The Australian 15th March 1999
Tchaikovsky Rococo Variations (original version)
ASO strikes chord in romancing crowds
Adelaide Symphony Orchestra Takuo Yuasa, conductor. Julian Lloyd Webber, cello. Adelaide Town Hall.
JUDGING by the full house for the Adelaide Symphony Orchestra’s opening Town Hall concert of the year, the orchestra’s enterprising publicity strategies seem to be working.
The first of three Romantic Symphonies concerts was an all-tsarist Russian program spanning the middle 1800s to the early years of our century.
Takuo Yuasa is a skilful and experienced conductor, but he started badly with a breathless reading of Glinka’s Ruslan and Ludmila, Overture, obscuring its elegant statements in a hurried dash for the finishing line.
Julian Lloyd Webber is a fine cellist and a commanding presence. Tchaikovsky’s 1876 Variations on a Rococo Theme was a splendid vehicle for his individual style, especially as it was given as the composer wrote it and not in the considerably distorted form in which it was first published.
Written for a transparently scored, Mozart size orchestra, the spare texture gives the cello plenty of room to speak, and Lloyd Webber filled the hall with a stunning range of beautiful sounds.

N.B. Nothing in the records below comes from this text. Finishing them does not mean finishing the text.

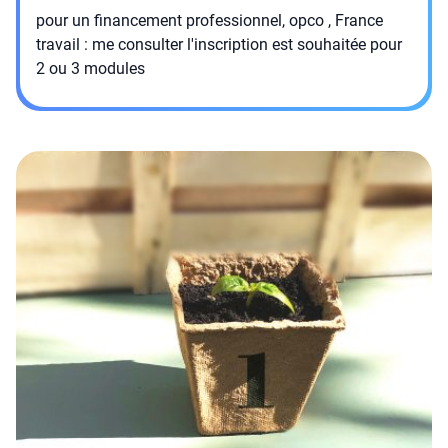
pour un financement professionnel, opco , France
travail : me consulter l'inscription est souhaitée pour
2 ou 3 modules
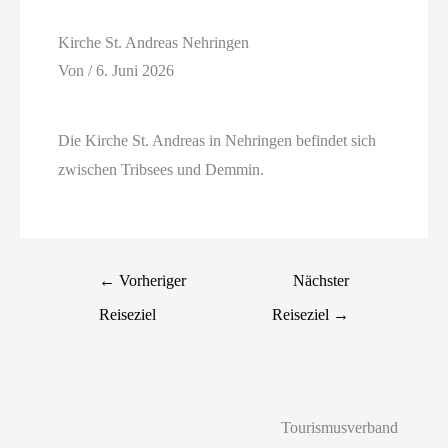
Kirche St. Andreas Nehringen
Von
/
6. Juni 2026
Die Kirche St. Andreas in Nehringen befindet sich
zwischen Tribsees und Demmin.
←
Vorheriger
Nächster
Reiseziel
Reiseziel
→
Tourismusverband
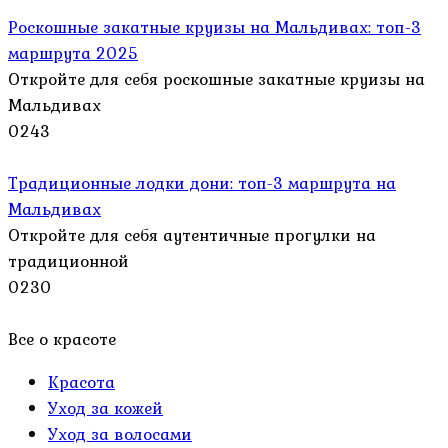
Роскошные закатные круизы на Мальдивах: топ-3
маршрута 2025
Откройте для себя роскошные закатные круизы на
Мальдивах
0
243
Традиционные лодки дони: топ-3 маршрута на
Мальдивах
Откройте для себя аутентичные прогулки на
традиционной
0
230
Все о красоте
Красота
Уход за кожей
Уход за волосами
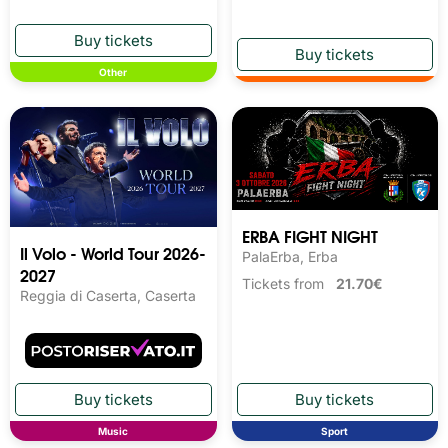
Other
ERBA FIGHT NIGHT
Il Volo - World Tour 2026-
PalaErba, Erba
2027
Tickets from
21.70€
Reggia di Caserta, Caserta
Music
Sport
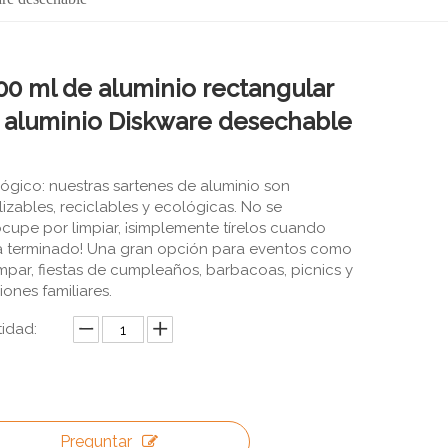
00 ml de aluminio rectangular
 aluminio Diskware desechable
ógico: nuestras sartenes de aluminio son
ilizables, reciclables y ecológicas. No se
cupe por limpiar, ¡simplemente tírelos cuando
 terminado! Una gran opción para eventos como
par, fiestas de cumpleaños, barbacoas, picnics y
iones familiares.
idad:
Preguntar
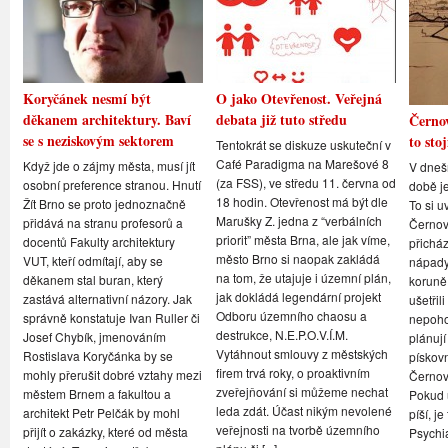
Koryčánek nesmí být
O jako Otevřenost. Veřejná
děkanem architektury. Baví
debata již tuto středu
Černov
se s neziskovým sektorem
to stoj
Tentokrát se diskuze uskuteční v
Café Paradigma na Marešové 8
Když jde o zájmy města, musí jít
V dneš
(za FSS), ve středu 11. června od
osobní preference stranou. Hnutí
době je
18 hodin. Otevřenost má být dle
Žít Brno se proto jednoznačně
To si u
Marušky Z. jedna z “verbálních
přidává na stranu profesorů a
Černovi
priorit” města Brna, ale jak víme,
docentů Fakulty architektury
přicház
město Brno si naopak zakládá
VUT, kteří odmítají, aby se
nápady,
na tom, že utajuje i územní plán,
děkanem stal buran, který
koruně
jak dokládá legendární projekt
zastává alternativní názory. Jak
ušetřil
Odboru územního chaosu a
správně konstatuje Ivan Ruller či
nepoho
destrukce, N.E.P.O.V.Í.M.
Josef Chybík, jmenováním
plánují
Vytáhnout smlouvy z městských
Rostislava Koryčánka by se
pískov
firem trvá roky, o proaktivním
mohly přerušit dobré vztahy mezi
Černov
zveřejňování si můžeme nechat
městem Brnem a fakultou a
Pokud u
leda zdát. Účast nikým nevolené
architekt Petr Pelčák by mohl
píší, je
veřejnosti na tvorbě územního
přijít o zakázky, které od města
Psychi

The virtuoso element of this piece lies in perfect clarity of melodic line rather than athletic feats of fingerwork and Lloyd Webber’s lovely tone, finely judged bowing and perfect upper register intonation made this a memorable performance.
In response to the audience’s warm reception, he played music by Malcolm Arnold, a reminder that Lloyd Webber is an enthusi¬astic supporter of new music.
The short first half left room for Rachmaninov’s enormous Second Symphony, written in the last days of Old Europe before the world changed forever in 1914.
The music perfectly reflects the atmosphere of that time – luxurious, extravagant and expansive but a shade over the top – in Russian musical terms, the revolutionary Stravinsky was getting ready to launch his first startling orchestral missiles, but this work is a fine example of the last stages of a great period.
The 24 minutes of the first movement was greeted with scat tered applause, but there were more than 40 minutes still to come and a punishing outlay of sustained energy called for.
The ASO, fresh from its Wagnerian triumph of last year, was well able to weave Rachmaninov’s elaborate tapestry of sound, unison strings in full melodic voice often counterpointing tlie strong quartet of horns led by Philip Hall.
Outstanding wind solos were Peter Duggan on cor anglais and Gregory Blackman’s sinuous and extended clarinet melody in the slow movement. A promising Start to the ASO’s mainstream concert year.